◆ Task brief
Copy the listing from its first line up to and including the line containing "教室ビジネスLABO主宰／教室ビジネスコンサルタ", with "passion" swapped for "talent". Leave everything else unchanged.
• • • • •
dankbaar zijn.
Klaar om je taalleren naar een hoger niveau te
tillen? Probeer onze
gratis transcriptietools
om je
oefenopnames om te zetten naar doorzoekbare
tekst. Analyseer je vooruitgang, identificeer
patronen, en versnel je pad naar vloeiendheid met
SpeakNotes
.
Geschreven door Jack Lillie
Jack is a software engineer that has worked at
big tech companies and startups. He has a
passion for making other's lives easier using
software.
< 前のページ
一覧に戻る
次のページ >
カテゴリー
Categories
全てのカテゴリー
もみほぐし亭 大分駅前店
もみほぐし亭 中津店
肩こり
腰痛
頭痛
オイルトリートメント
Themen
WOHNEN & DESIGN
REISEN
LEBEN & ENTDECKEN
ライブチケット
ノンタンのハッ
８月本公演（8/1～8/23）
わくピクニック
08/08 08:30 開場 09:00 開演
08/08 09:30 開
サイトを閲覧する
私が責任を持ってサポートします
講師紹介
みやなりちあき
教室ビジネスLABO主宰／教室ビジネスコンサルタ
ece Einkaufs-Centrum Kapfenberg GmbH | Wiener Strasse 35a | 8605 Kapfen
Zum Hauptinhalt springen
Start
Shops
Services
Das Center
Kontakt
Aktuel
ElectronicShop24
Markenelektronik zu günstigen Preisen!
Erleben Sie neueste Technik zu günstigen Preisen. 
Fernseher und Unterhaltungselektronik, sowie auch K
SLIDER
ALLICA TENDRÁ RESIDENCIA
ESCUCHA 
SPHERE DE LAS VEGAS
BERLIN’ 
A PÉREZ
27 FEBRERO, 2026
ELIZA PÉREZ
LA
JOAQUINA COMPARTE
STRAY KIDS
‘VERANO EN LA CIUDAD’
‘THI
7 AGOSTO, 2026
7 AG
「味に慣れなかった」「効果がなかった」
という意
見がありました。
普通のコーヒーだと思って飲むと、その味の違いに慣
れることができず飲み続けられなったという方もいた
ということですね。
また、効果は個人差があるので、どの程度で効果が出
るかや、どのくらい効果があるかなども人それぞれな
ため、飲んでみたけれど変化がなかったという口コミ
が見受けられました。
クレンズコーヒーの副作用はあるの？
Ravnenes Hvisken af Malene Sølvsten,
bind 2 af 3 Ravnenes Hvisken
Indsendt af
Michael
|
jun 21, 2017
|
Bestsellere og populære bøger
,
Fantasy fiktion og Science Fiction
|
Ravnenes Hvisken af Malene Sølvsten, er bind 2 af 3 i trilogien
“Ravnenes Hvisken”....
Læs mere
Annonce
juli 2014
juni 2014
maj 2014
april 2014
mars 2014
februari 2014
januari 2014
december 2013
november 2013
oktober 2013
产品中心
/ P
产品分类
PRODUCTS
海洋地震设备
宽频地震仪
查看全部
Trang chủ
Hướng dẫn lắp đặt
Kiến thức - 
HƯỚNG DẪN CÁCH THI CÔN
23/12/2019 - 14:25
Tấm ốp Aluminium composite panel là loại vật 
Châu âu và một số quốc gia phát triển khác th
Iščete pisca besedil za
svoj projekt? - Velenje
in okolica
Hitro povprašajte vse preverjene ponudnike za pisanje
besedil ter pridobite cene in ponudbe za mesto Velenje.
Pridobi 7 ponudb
• • • • •
◆ Result of this exercise
dankbaar zijn.
Klaar om je taalleren naar een hoger niveau te
tillen? Probeer onze
gratis transcriptietools
om je
oefenopnames om te zetten naar doorzoekbare
tekst. Analyseer je vooruitgang, identificeer
patronen, en versnel je pad naar vloeiendheid met
SpeakNotes
.
Geschreven door Jack Lillie
Jack is a software engineer that has worked at
big tech companies and startups. He has a
talent for making other's lives easier using
software.
< 前のページ
一覧に戻る
次のページ >
カテゴリー
Categories
全てのカテゴリー
もみほぐし亭 大分駅前店
もみほぐし亭 中津店
肩こり
腰痛
頭痛
オイルトリートメント
Themen
WOHNEN & DESIGN
REISEN
LEBEN & ENTDECKEN
ライブチケット
ノンタンのハッ
８月本公演（8/1～8/23）
わくピクニック
08/08 08:30 開場 09:00 開演
08/08 09:30 開
サイトを閲覧する
私が責任を持ってサポートします
講師紹介
みやなりちあき
教室ビジネスLABO主宰／教室ビジネスコンサルタ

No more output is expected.